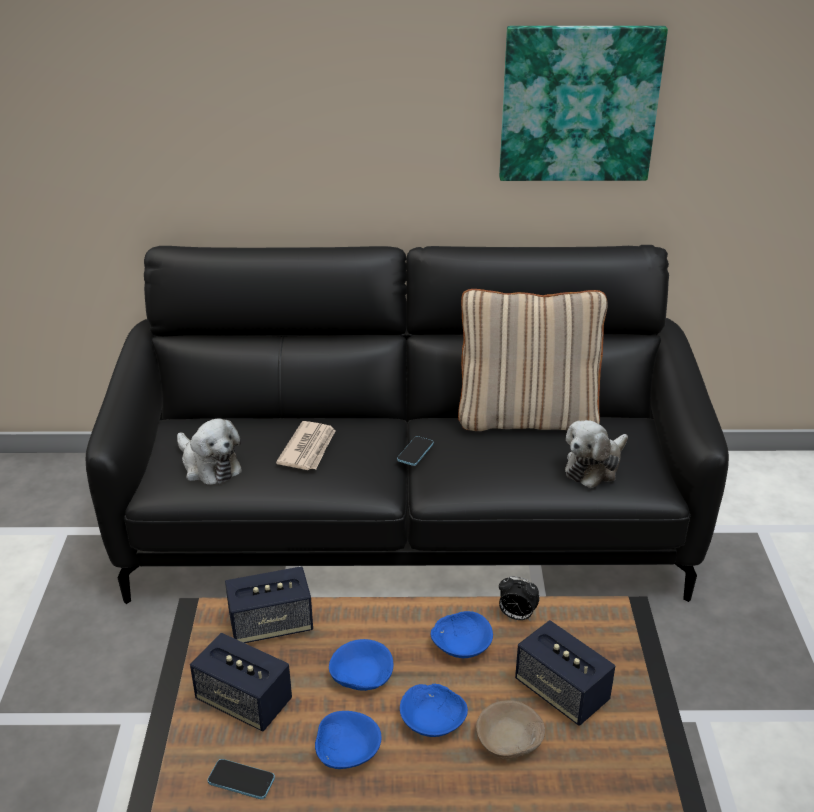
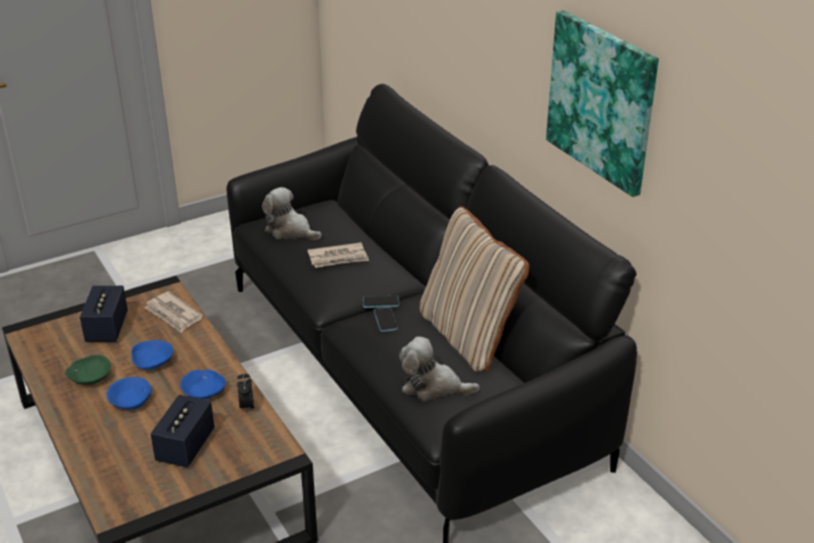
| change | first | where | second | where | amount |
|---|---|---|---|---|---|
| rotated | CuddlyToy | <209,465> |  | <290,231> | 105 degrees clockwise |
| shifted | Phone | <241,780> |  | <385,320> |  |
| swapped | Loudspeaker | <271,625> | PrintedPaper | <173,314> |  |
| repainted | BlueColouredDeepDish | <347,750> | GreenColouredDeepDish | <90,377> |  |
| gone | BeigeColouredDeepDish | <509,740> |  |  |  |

...

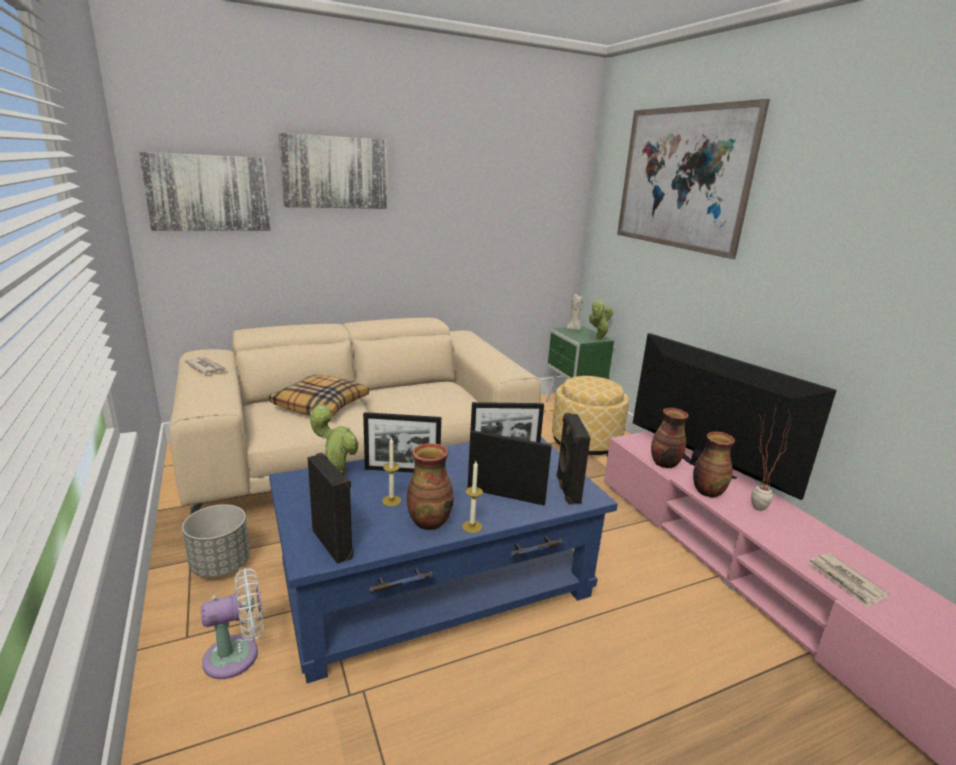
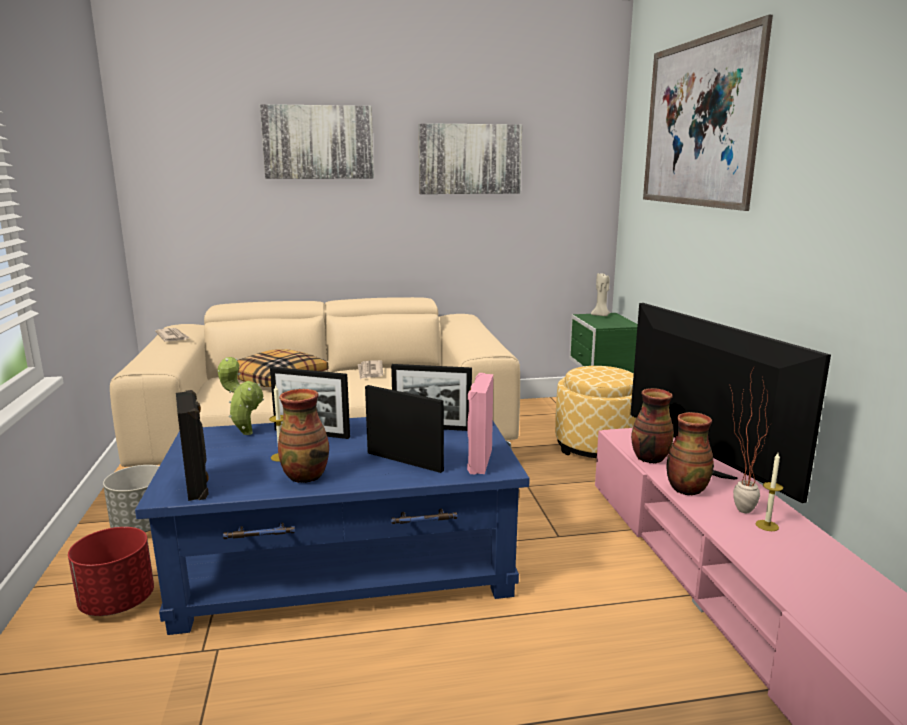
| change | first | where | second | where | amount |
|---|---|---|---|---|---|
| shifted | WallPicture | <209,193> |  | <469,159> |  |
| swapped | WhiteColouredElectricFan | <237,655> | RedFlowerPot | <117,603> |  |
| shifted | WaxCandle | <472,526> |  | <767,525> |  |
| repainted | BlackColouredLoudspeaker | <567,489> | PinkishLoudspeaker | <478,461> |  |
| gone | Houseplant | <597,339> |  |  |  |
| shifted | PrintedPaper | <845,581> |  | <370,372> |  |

• **YOUR GOAL**
The lines above starting at the one that contains "shifted | WaxCandle" and ending at the one that contains "shifted | PrintedPaper" must be transcribed exactly, and no other lines may appear.

• **OUTPUT**
| shifted | WaxCandle | <472,526> |  | <767,525> |  |
| repainted | BlackColouredLoudspeaker | <567,489> | PinkishLoudspeaker | <478,461> |  |
| gone | Houseplant | <597,339> |  |  |  |
| shifted | PrintedPaper | <845,581> |  | <370,372> |  |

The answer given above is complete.